NM:  You've alluded to the diversity of Cabernet fruit that you work with — a function of the patchwork of vineyards and their different aspects and elevations.  Doesn't that present a challenge to maintaining a single vision in your winemaking?

JC:  It certainly does present some difficulty.  It presented an even greater difficulty for me when I started, because at the time we were making two Bordeaux-style blends.  We were trying to use all the same material, all the same base wines to produce two wines of the same stock.  There wasn't any way for me to put them together.  But I did take what I considered to be the best base wines to produce our house style, and then the second best version of that style.  Even so, I had a dilemma during the first year that I was here, because as I looked at the fifty-some base wines we had [from all the different vineyard blocks], not everything fit into the Elivette package; not everything we were making was Cabernet suitable for going into the Elivette.  Some of it was too big, too bold, too round, and perhaps a bit too rustic to fit into the program of being a refined Bordeaux-style wine.  And so, that's when we convinced the owner that we should make a dedicated Cabernet separate from the Elivette.  And that simplified my life entirely.  It really opened the door because now, since the 2003 vintage, there are three wines types coming out of those fifty Spring Mountain Vineyard's Cabernet SauvignonCabernet base wines: an elegant, graceful, structured, complex, and ageable Cabernet [the Elivette]; a bold, direct, powerful, and more intensely Northern California approach to Cabernet [the SMV Cabernet]; and one that won't fit into either and goes into our 2nd label, Chateau Chevalier.

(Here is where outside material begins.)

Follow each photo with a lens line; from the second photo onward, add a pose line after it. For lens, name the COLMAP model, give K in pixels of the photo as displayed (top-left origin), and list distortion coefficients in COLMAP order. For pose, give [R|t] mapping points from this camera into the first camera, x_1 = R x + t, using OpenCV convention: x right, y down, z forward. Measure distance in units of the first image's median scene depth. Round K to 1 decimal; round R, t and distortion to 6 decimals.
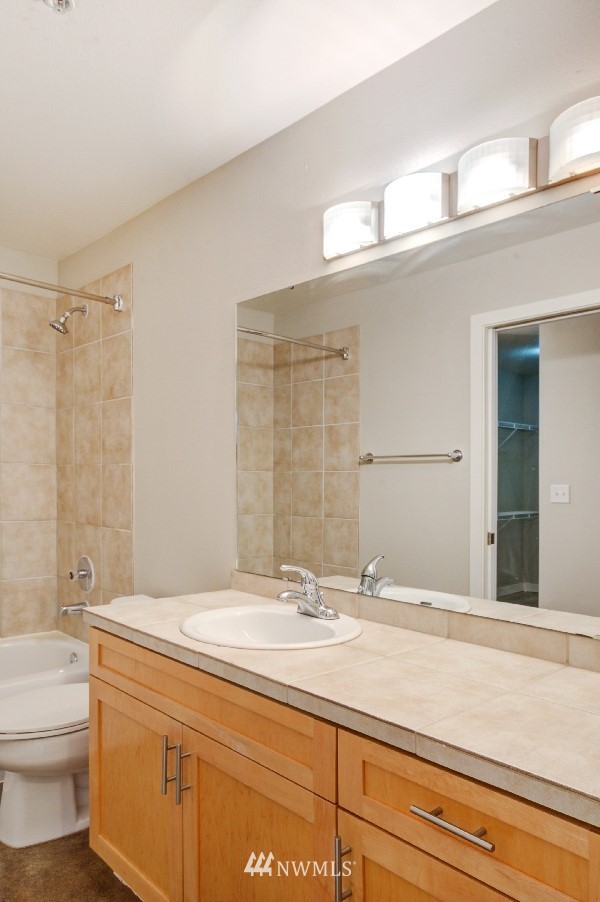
lens RADIAL K [[634.1, 0, 316.1], [0, 634.1, 516.8], [0, 0, 1]] dist [0.009740, 0.005654]
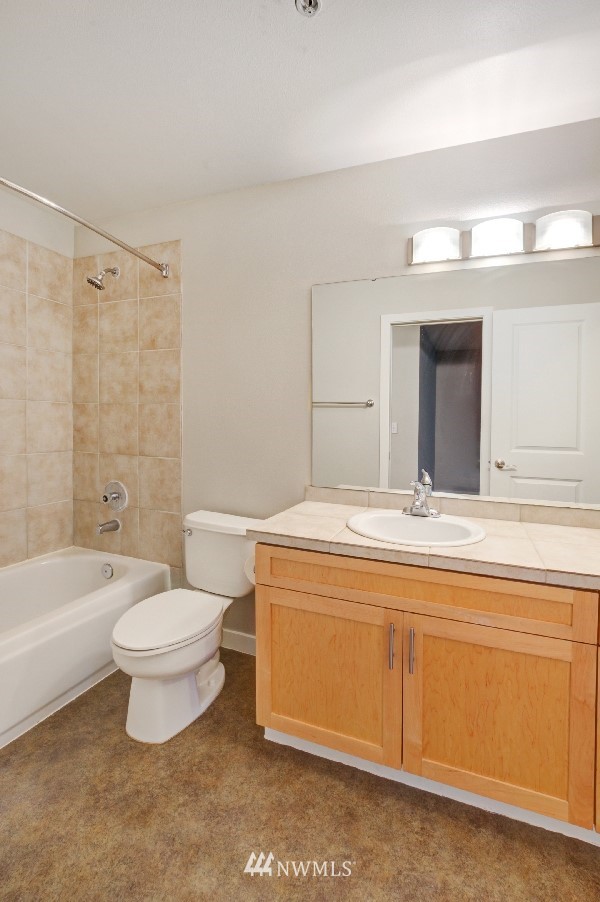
lens RADIAL K [[398.4, 0, 304.9], [0, 398.4, 446.6], [0, 0, 1]] dist [-0.023306, 0.001895]
pose [[0.903386, -0.023370, 0.428191, -0.359229], [0.016131, 0.999659, 0.020528, -0.011553], [-0.428524, -0.011638, 0.903455, 0.184369]]
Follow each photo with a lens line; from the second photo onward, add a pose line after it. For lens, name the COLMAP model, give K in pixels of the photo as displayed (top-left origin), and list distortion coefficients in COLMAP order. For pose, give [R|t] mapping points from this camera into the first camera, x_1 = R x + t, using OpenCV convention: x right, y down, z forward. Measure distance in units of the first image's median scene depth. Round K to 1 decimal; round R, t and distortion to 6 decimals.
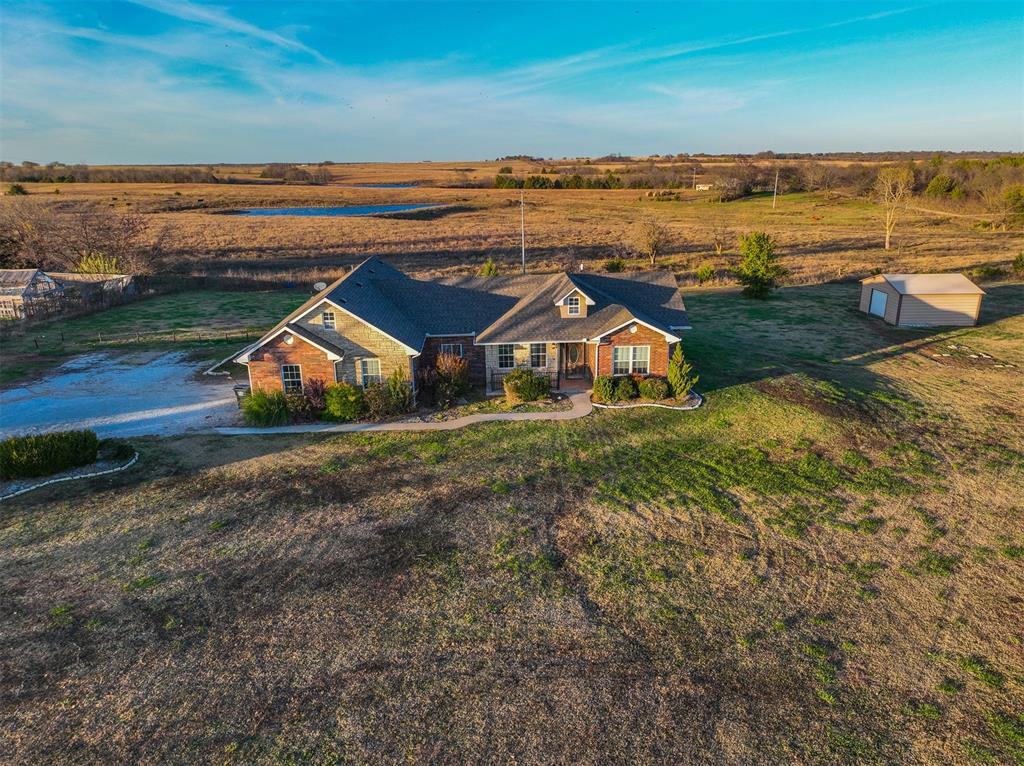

NM:  Can you describe the process of crafting these styles, and how you decide exactly which base wines goes into which of the two finished Cabernets?

JC:  When I do my evaluation of the wines each year, I try to categorize them and put them into areas that they need to be in, and they naturally break apart into these two wines.  The mindset you have to have when you make blends is that you're putting together a couple of jigsaw puzzles: you know what the picture is supposed to look like, so when you pick up a piece, you know whether or not it's going to fit into one picture or the other.  But occasionally a piece it doesn't really fit anywhere — a beautiful wine or a powerful wine that doesn't fit into either one of my blends — so we'll just bottle it up on its own and sell it in the wine club.   Because when a [base] wine doesn't mix in with any of the others, you have to leave it out, even though it's a high quality wine.